Elf Stunden liegen zwischen dem Veranstaltungsort, London, und der australischen Metropole Sydney, in der es beim Anpfiff des Spiels drei Uhr nachts ist. Rugby zählt in den beiden Ländern auf der Südhalbkugel zu den populärsten Sportarten. Der schlechte Schlafrhythmus dürfte für die "echten" Fans kein wirkliches Problem darstellen. Das viel größere Übel wäre eine Niederlage im Finale zwischen zwei Mannschaften, die sich seit Jahrzehnten erbittert gegenüberstehen.

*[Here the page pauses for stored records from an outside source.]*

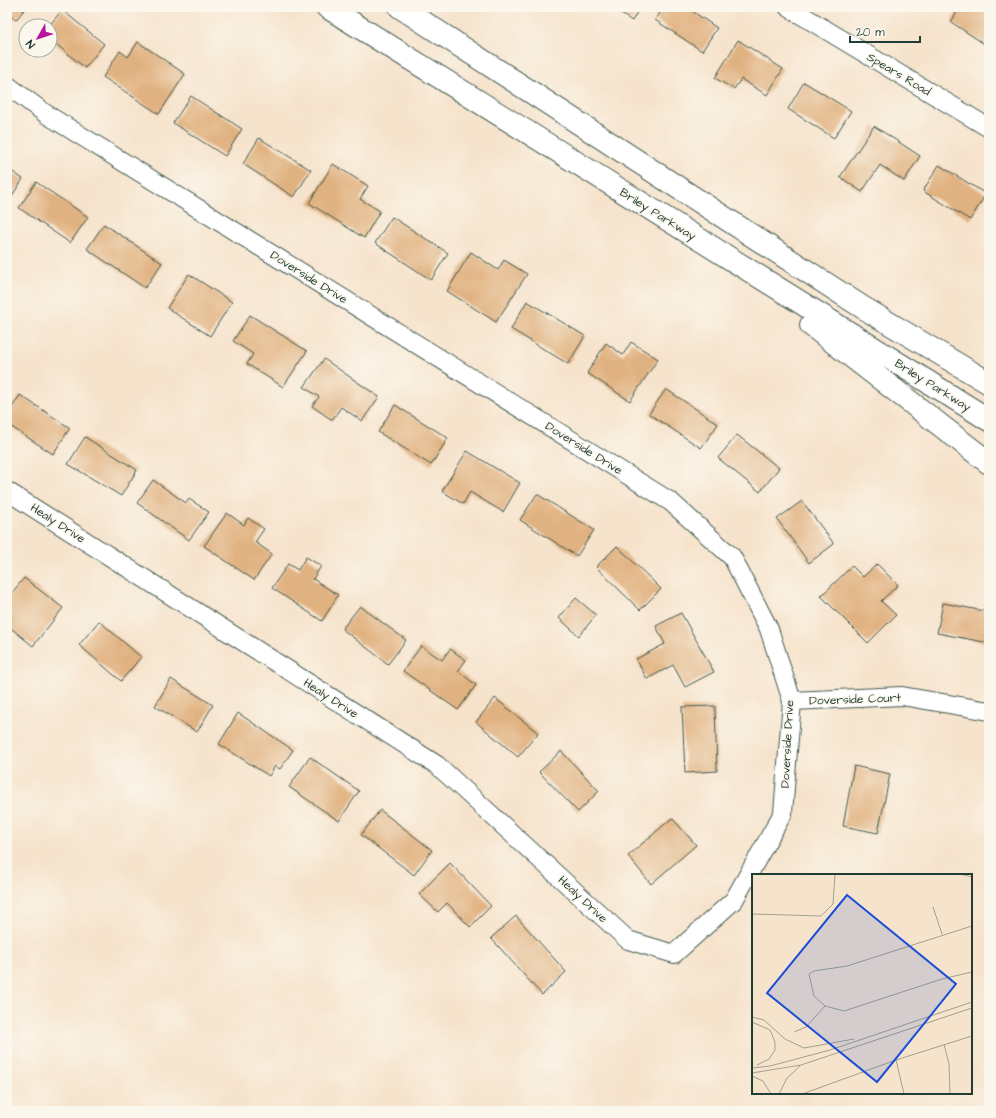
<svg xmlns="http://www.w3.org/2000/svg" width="996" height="1118" viewBox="0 0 996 1118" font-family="'Architects Daughter',sans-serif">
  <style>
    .building { fill: #e1b281 }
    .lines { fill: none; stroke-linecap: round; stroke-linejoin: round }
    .street-casing { stroke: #3f564b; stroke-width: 20 }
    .highway-casing { stroke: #3f564b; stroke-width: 24 }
    .street { stroke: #fff; stroke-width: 18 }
    .highway { stroke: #fff; stroke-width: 22 }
    .labels { text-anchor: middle; stroke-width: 3; stroke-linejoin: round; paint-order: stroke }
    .street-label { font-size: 12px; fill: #1f3d34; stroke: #fbf7ec }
    .inset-road { fill: none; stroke: #a0a18f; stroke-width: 1 }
    .view { fill: #1d4ed8; fill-opacity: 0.15; stroke: #1d4ed8; stroke-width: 2 }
    .inset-edge { fill: none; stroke: #1f3d34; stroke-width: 2 }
  </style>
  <rect width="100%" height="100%" fill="#fbf7ec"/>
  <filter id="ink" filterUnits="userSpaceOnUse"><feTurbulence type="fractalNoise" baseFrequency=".025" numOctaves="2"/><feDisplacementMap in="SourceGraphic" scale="8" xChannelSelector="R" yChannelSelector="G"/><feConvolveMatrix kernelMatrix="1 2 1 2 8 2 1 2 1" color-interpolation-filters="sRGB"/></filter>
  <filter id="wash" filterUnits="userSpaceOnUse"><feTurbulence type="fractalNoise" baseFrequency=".012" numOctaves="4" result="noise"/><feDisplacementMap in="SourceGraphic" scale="16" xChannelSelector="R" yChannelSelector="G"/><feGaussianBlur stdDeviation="0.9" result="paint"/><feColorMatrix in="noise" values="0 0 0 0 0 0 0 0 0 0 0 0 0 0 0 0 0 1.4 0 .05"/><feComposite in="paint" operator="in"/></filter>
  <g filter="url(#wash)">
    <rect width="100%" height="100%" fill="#f6e3cc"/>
    <g id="blocks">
      <path class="building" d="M7,7H26L16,20L7,13Z
        M610,7H640L632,21Z
        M664,7H686L717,28L702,51L655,20Z
        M960,7H984L989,10V47L951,22Z
        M62,10L104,44L85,68L50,39L49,26Z
        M738,40L783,69L767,95L741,79L734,89L715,78Z
        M138,42L185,74L159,114L103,77L120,51L128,57Z
        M804,82L851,111L834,138L788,109Z
        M191,96L242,129L225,156L173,123Z
        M874,126L920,156L904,181L880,165L862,192L840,177Z
        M259,138L311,170L294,197L243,164Z
        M333,164L368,186L360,199L380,211L364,238L309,203Z
        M939,165L986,194L970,220L923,191Z
        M7,168L23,179L7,203Z
        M36,182L88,217L70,243L19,208Z
        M392,217L448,253L431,280L375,243Z
        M104,224L162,263L145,288L87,249Z
        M471,252L498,270L504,260L527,274L496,322L447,291Z
        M189,274L232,302L210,336L167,308Z
        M527,301L585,336L568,364L511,329Z
        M250,315L307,351L283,387L247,364L253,354L233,341Z
        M631,342L658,359L630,401L587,373L606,343L623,355Z
        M324,359L379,397L362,421L341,407L332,420L312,406L319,397L304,387Z
        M666,389L718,424L701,448L649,414Z
        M20,395L70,428L53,454L7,424V415Z
        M395,405L448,438L431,465L378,432Z
        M737,435L779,468L760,492L718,458Z
        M85,437L137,470L121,496L68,464Z
        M467,451L520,483L503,512L470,492L463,504L442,491Z
        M153,480L186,503L189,499L209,512L189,540L137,503Z
        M537,494L594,530L577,556L520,520Z
        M802,501L834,544L809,563L777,519Z
        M227,513L244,525L248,518L264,529L255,542L272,554L254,580L204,546Z
        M617,546L661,589L640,610L596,567Z
        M306,557L321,566L313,579L338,595L322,621L272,588L288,564L298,570Z
        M877,564L898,585L881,601L896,615L868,643L821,596L852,566L863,577Z
        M24,578L63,608L33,646L7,625V599Z
        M576,598L596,615L579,636L559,618Z
        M943,603L989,612V643L937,633Z
        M360,606L406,640L388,664L342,629Z
        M681,613L714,672L685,687L673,665L647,679L636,659L665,644L656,626Z
        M99,621L141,657L121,681L79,645Z
        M421,646L442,660L450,649L466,660L458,671L476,685L458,710L403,671Z
        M171,679L213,705L197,732L155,706Z
        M495,698L538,733L518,757L476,722Z
        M715,706L717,771L685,773L682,707Z
        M238,713L293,750L280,769L275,766L269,776L219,744Z
        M561,751L599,791L578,812L539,772Z
        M310,757L359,791L339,821L289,787Z
        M854,766L890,774L878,833L843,826Z
        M380,810L432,850L414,875L361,835Z
        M672,818L696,845L651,884L628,856Z
        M450,863L491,906L470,927L447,903L438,912L419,894Z
        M516,916L566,972L542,995L491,938Z"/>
    </g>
  </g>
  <g filter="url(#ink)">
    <use href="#blocks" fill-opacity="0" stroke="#3f564b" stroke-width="1"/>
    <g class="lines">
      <defs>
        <path id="street" d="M788,7L989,128
          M7,85L46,114L671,502L732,557L769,629L792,701L783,813L734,900L674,954L628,940L437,765L7,491
          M792,701L902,696L989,711"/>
        <path id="highway" d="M327,7L989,420
          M400,7L862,307L989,383
          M811,325L989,463"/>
      </defs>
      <use href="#street" class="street-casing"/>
      <use href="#highway" class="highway-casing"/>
      <use href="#street" class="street"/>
      <use href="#highway" class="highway"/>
    </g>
  </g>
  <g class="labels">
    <g class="street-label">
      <text transform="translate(899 74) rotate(31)" y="4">Spears Road</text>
      <text transform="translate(658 214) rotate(32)" y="4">Briley Parkway</text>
      <text transform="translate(309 277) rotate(32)" y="4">Doverside Drive</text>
      <text transform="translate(933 385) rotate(32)" y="4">Briley Parkway</text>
      <text transform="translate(584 448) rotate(32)" y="4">Doverside Drive</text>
      <text transform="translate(58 523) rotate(33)" y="4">Healy Drive</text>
      <text transform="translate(331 698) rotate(33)" y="4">Healy Drive</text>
      <text transform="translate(855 699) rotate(-2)" y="4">Doverside Court</text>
      <text transform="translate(787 744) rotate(-87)" y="4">Doverside Drive</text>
      <text transform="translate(583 899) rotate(43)" y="4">Healy Drive</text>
    </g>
  </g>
  <g transform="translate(752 874)">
    <rect width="220" height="220" fill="#f6e3cc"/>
    <path class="inset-road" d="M208,0L220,3M181,33L190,60M0,40L69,42L81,30L83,0M220,52L95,92L62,97L57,100L62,122L73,132L92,137L190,105L220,98M0,143L12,146L33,165L52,174L102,165M0,148L18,156L23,168V176L17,185L5,191M42,158L54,153L73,132M192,170L197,190L198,220M144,186L152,220M0,194L18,192L78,176L220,128M0,199L49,191L220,134M0,202L11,207L19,220M27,220L35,204L48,192M50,220L144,186L220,162"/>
    <path class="view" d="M95,21L204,110L125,208L15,119Z"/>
    <rect width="220" height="220" class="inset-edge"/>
  </g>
  <rect width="996" height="1118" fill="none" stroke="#fbf7ec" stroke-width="24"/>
  <g transform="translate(38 38) rotate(231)"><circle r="19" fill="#fbf7ec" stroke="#a3ada2"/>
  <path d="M0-3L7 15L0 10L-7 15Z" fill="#b5179e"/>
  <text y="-6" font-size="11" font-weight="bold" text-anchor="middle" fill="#1f3d34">N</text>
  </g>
  <path d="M850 36v6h70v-6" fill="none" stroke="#1f3d34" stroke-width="2"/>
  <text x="856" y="36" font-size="12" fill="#1f3d34" stroke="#fbf7ec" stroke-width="3" paint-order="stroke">20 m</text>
</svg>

Neuseelands Kapitän als Made verspottet

Die Rugby-WM zählt zu den beliebtesten und meistverfolgten Sportereignissen weltweit. Lediglich die Fußball-WM und die Olympischen Spiele kommen auf noch höhere Zuschauerzahlen. Seit 1987 wird die Veranstaltung im Vierjahresrhythmus ausgetragen. Es ist das erste Mal, dass Australien und Neuseeland im Endspiel aufeinandertreffen. Beide Mannschaften könnten mit einem Sieg Geschichte schreiben. Momentan liegen Australien, Neuseeland und Südafrika mit je zwei WM-Titeln an der Spitze gleichauf.

Das Finale zwischen den "All Blacks" (Neuseeland) und den "Wallabies" (Australien) wurde von den Fans und neutralen Zuschauern herbeigesehnt. Kein anderes Spiel elektrisiert die Massen so wie dieses. Die Bilanz spricht klar für Neuseeland. In 154 Begegnungen gewann der Weltranglistenerste 105 Mal, bei der letzten Weltmeisterschaft verlor Australien im Halbfinale gegen den Nachbarstaat.

Auch abseits des Platzes herrscht vor dem Spiel eine angespannte Stimmung. Dies bekam Neuseelands Kapitän Richie McCaw zu spüren. Der dreimalige Welt-Rugbyspieler (2006, 2009, 2010), der so viele Länderspiele hat wie kein anderer Spieler (147), wurde von der australischen Tageszeitung "Daily Telegraph" in einer Fotomontage als hinterhältige Made dargestellt.

Zwei Legenden treffen aufeinander

Doch nicht nur McCaw wird im Finale eine entscheidende Rolle einnehmen. Auch sein Teamkollege Dan Carter gehört zu den wichtigsten Spielern seiner Mannschaft. Der Nationalheld gilt wie McCaw im Rugby-Sport als Legende. Mit derzeit über 1500 erzielten Punkten hält er einen beeindruckenden Weltrekord, den ihm so schnell niemand streitig machen dürfte. Im Halbfinale gegen Südafrika steuerte er allein 10 von 20 Punkten bei.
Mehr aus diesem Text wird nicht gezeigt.